Probably read at least 30-40 years ago, in English.
The fact that the Government has invented a device that can view the past is made public (by a whistleblower, I believe). Historians go nuts besieging the government to look at their favorite time periods to reveal the truth about various historical "facts" and or "mysteries" (Who shot JFK? Who was Jack the Ripper? Was Helen of Troy really that beautiful? Did Jesus exist? etc, etc.)
And the government is stonewalls most of them and claims it's expensive to operate, hard to control to get exact time/location, etc.
So someone (maybe the whistleblower?), knowing it's possible, does math/construction and builds his own version, and realizes it's easy to make, cheap to operate, and easy to use. So he makes plans to stick it to the government by releasing the info.

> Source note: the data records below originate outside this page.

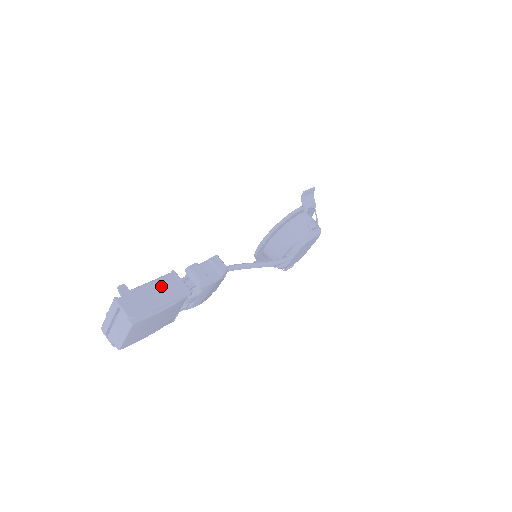
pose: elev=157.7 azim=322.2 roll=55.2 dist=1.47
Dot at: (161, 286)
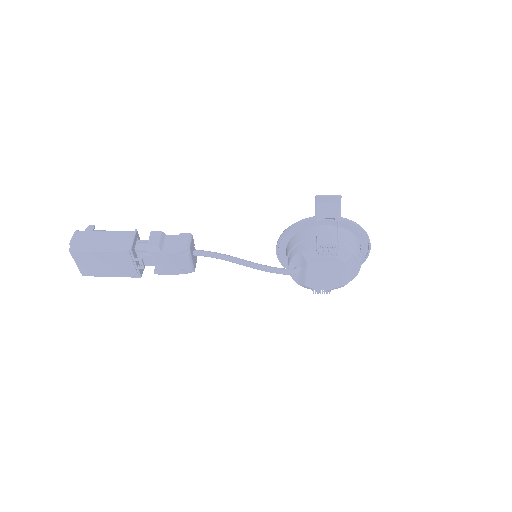
Dot at: (113, 235)
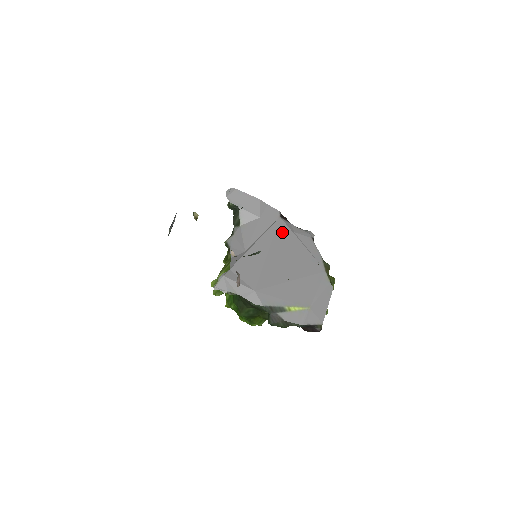
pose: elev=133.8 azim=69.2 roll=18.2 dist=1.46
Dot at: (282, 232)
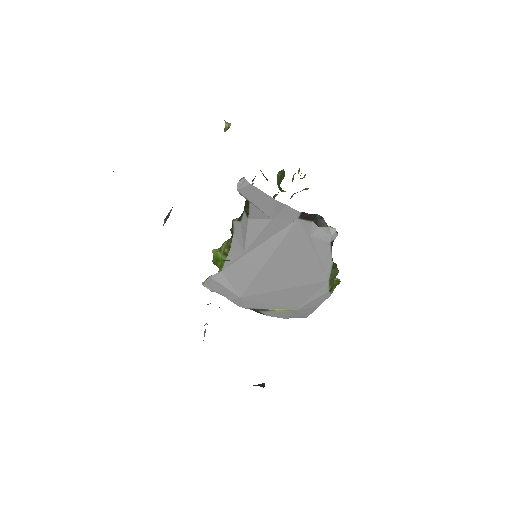
Dot at: (294, 237)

Maybe he tries to force the government to release the info, or they realize he has made it, so they grab him and try to convince him to stop. But he is not convinced until they tell him, it can't see back very far (maybe just a few days/weeks, because it needs exponentially more power the further you look back.)
Finally the agents tell him: "Don't you see, you can use it to see what's happening just a few minutes ago, or even now. Your company can't make widgets? Zoom in on your competitors and see how they make them. Think your wife is fooling around on you? Zoom in on her and track her to see if she is. Your pretty neighbor is taking a bath now? Zoom in and watch her... These devices mean no one will have any privacy now."
At which point he tells them it's already too late. They kept him there so long that the letters he mailed will already be delivered to various newspapers, scientists, historians, etc.